Long Gone Summer is an ESPN 30 For 30 released last Sunday, June 14th. Below is what I think of it:
The first thing to know is that this isn’t about drugs. This doesn’t focus on the drugs, nor do drugs or PEDs play a part in the main plot. The idea of the 30 for 30 is to capture the magic of the summer, and to really step into a fan’s shoes to see what it was really like in that magical summer of 1998.
With that being said, I think that it does what it is trying to do very well. It captures the magic, it makes you feel good even though you know that this summer will always have an asterisk. When either one of those guys hits a home run, you knew that it was gone. It captures that feeling of a monster home run in a time where there isn’t baseball.
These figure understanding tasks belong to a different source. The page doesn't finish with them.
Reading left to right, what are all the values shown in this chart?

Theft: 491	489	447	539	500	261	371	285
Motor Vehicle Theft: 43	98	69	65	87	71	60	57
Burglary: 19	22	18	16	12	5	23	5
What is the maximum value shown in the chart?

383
I think that the backstories were well told, although they didn’t mention that Sammy Sosa was ever a speedster Billy Hamilton type of guy on the White Sox. He somehow magically skipped from the Rangers to the Cubs. I love how they mentioned Sosa’s past and where he grew up. It felt good knowing that a small, poor community had something to cheer about.
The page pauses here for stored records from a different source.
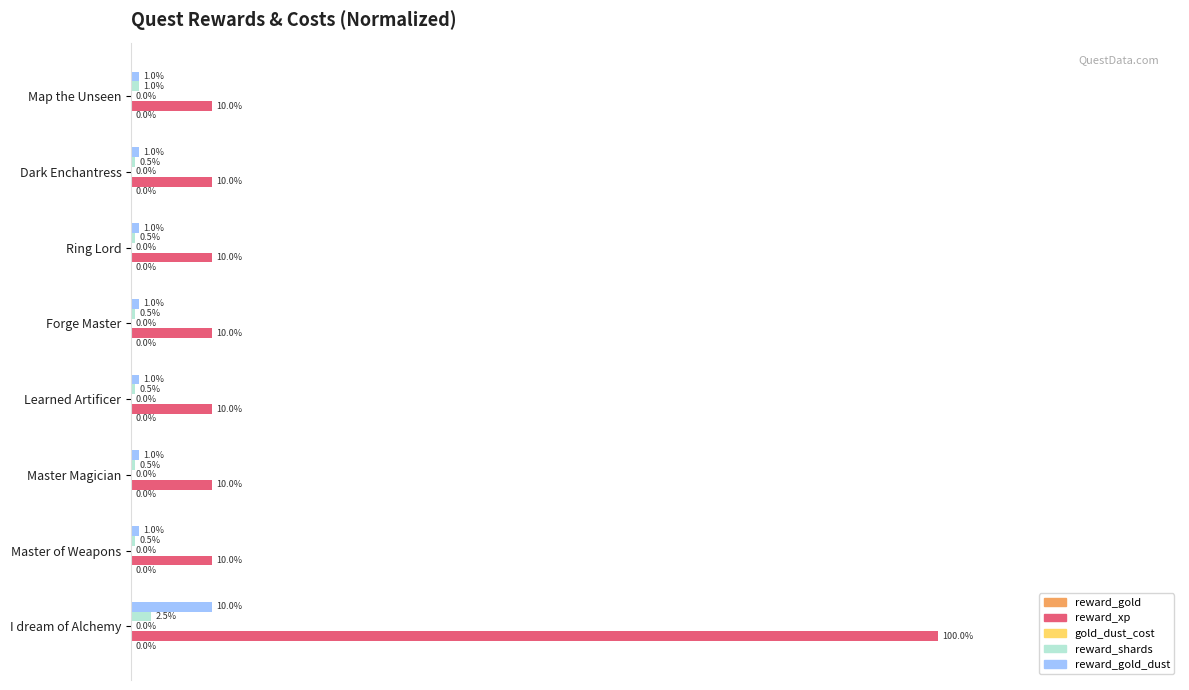

At which category is the sum across all series the highest?

I dream of Alchemy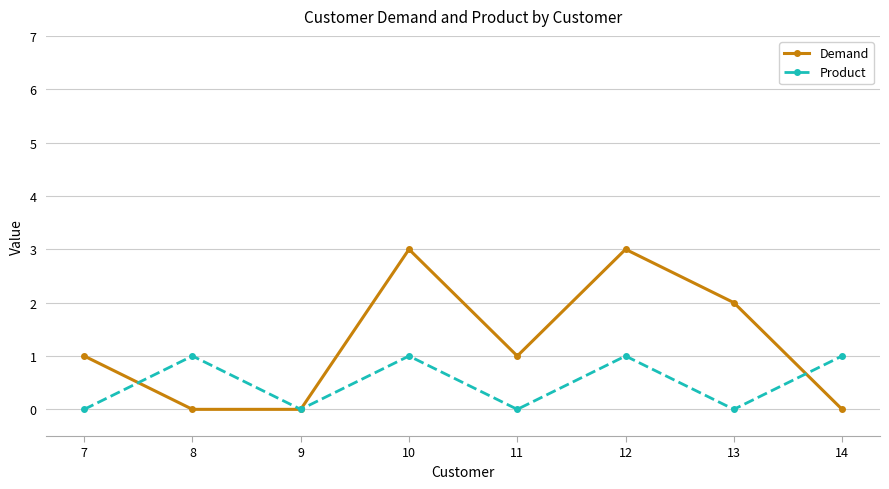

After their last crossing, which series has the higher values: Product or Demand?

Product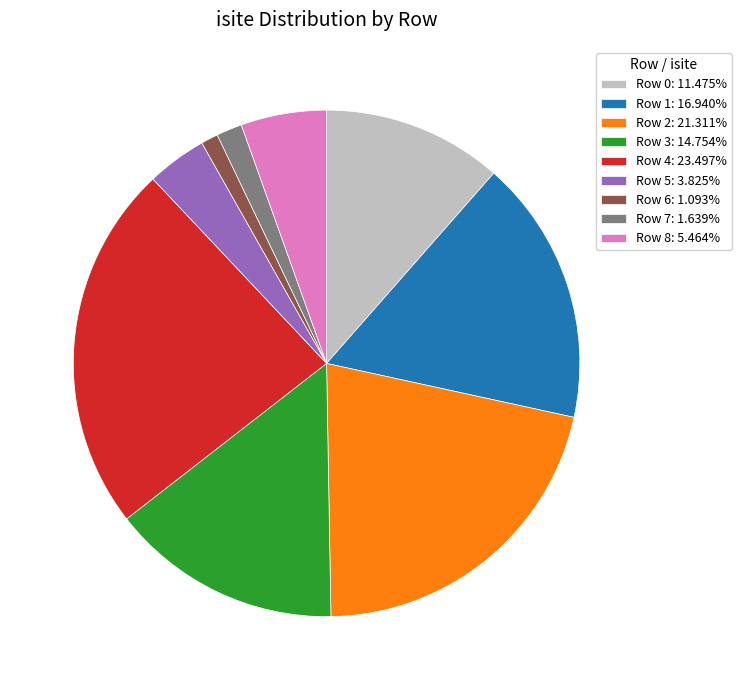

What is the ratio of the value at Row 3 to the value at Row 1?

0.9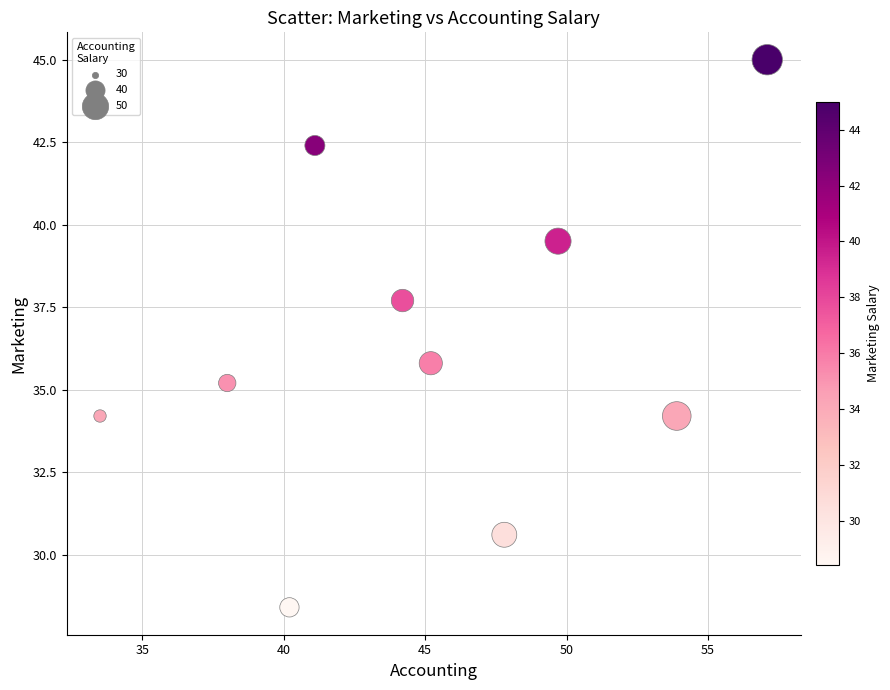

What is the range of X values (max minus min)?

23.6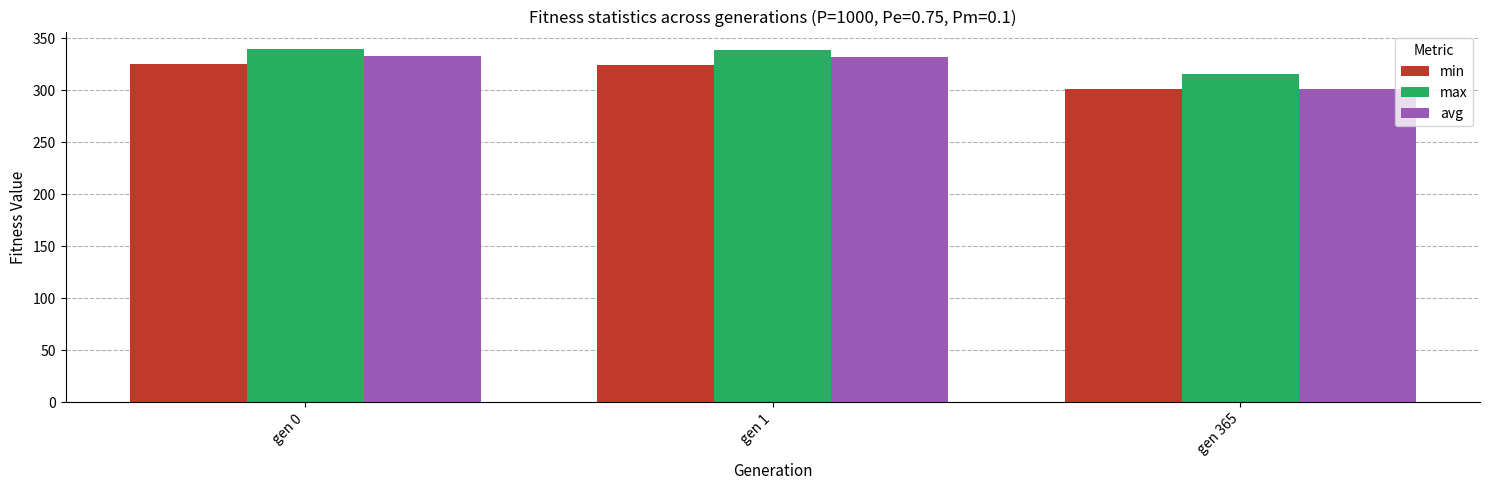

Which series has the largest range (max minus min)?

avg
With this summer, however, comes the steroid era. And they did not do a good job of mentioning it. They staged Sammy Sosa to be innocent, and barely brought up the fact that Mark McGwire admitted to taking PEDs. And even though this wasn’t their intention, they could have just shared the facts, not the opinions.
In conclusion, Long Gone Summer is a great 30 for 30. It brings the magic of the summer of 1998 into your home. And even though it doesn’t tell some parts of the story, I’ll give it a 4.5/5 star rating. I highly recommend it.
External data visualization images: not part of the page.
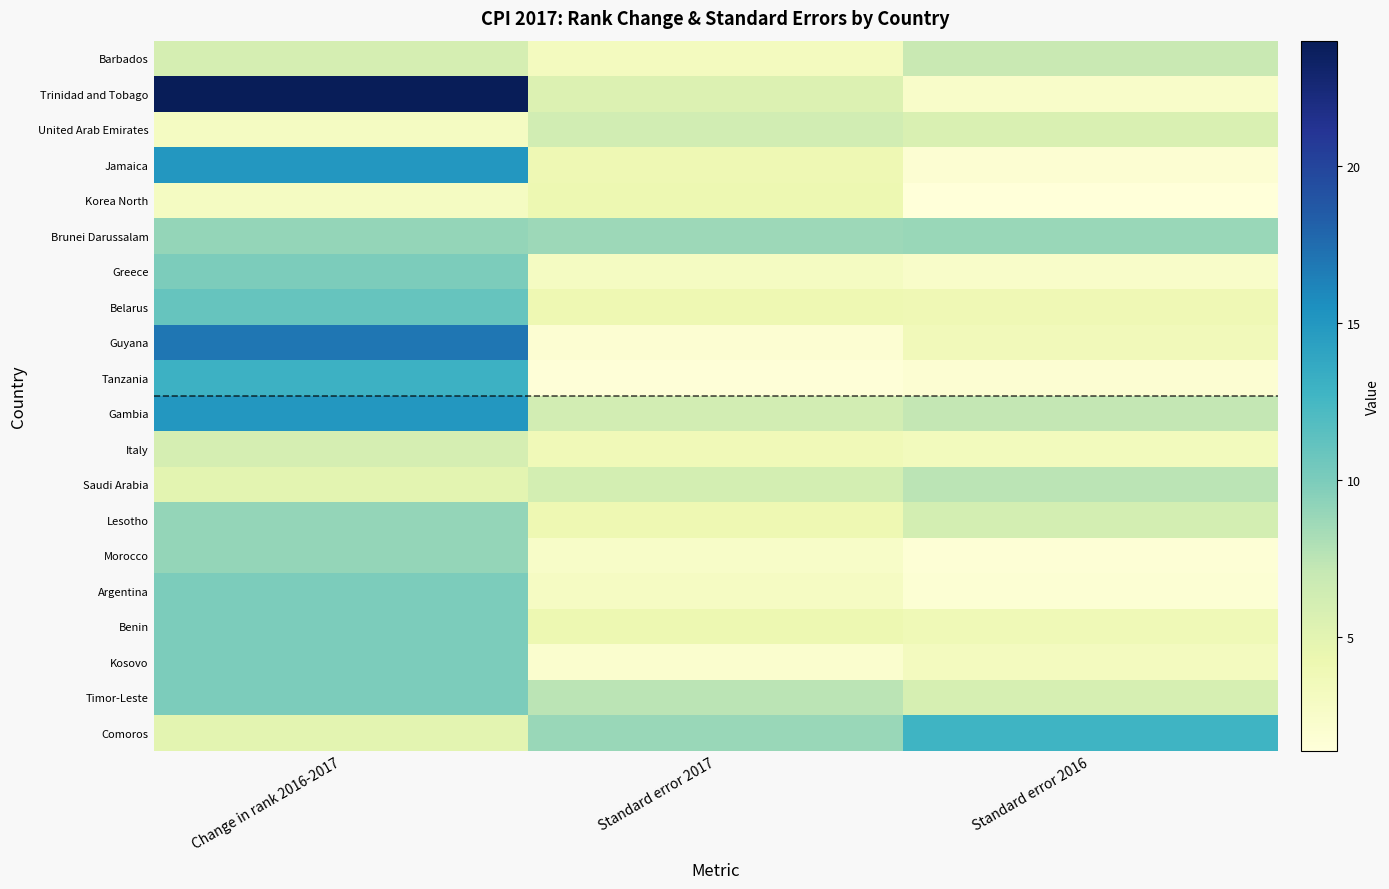

What is the smallest value displayed?

1.4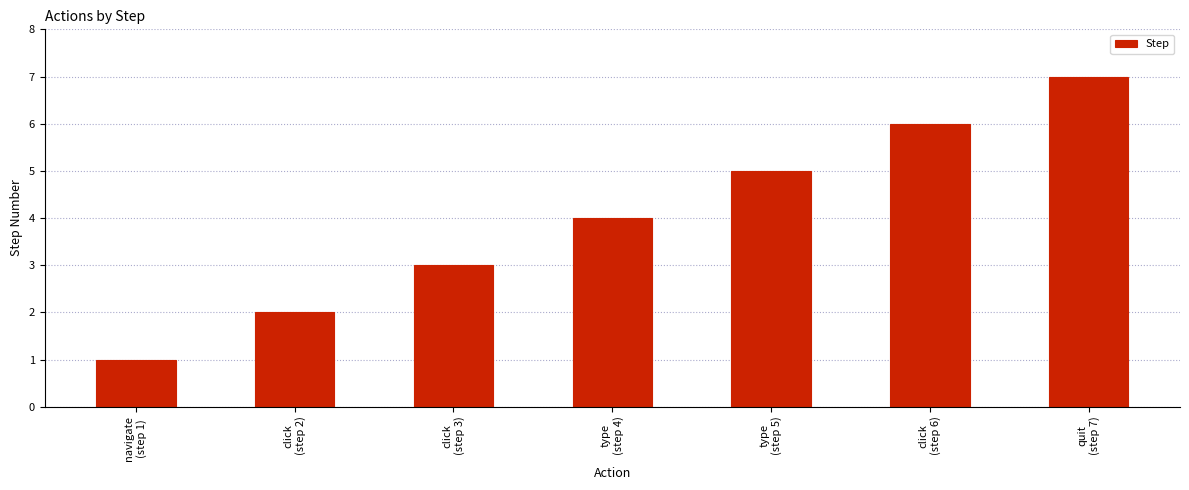

What is the label of the 1st bar from the left?

navigate
(step 1)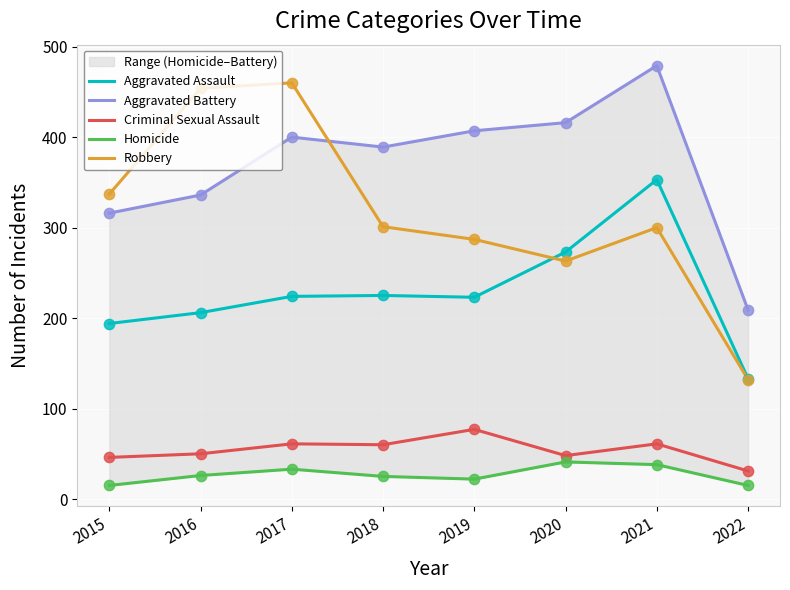

Which series contains the lowest Y value?

Homicide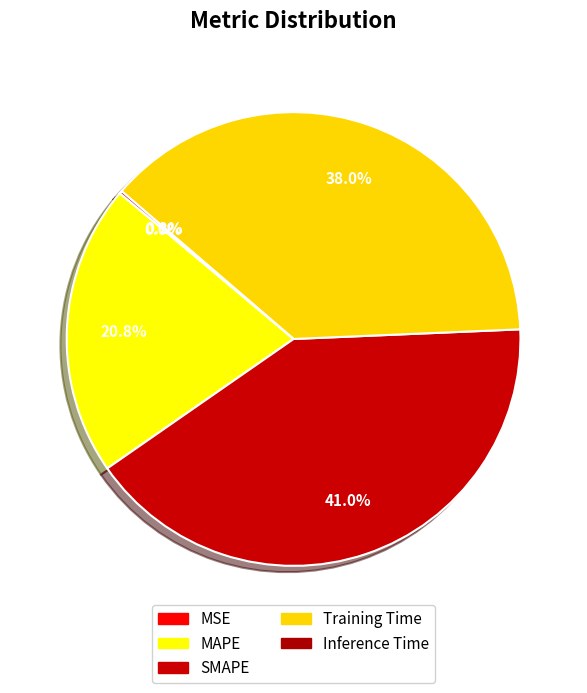

How many slices are in this pie chart?

5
Thanks for reading, and remember Theo Epstein and Jed Hoyer interview coming today at 8 PM CT – 8: 30 PM CT!
I agree, it did a good job of capturing the magic of that season. I was there when Sammy hit nos. 61 and 62, and it was wild. What a fun year. Interesting bit of trivia, that I think was mentioned in the film: the Sox traded Harold Baines to the Rangers to get Sosa.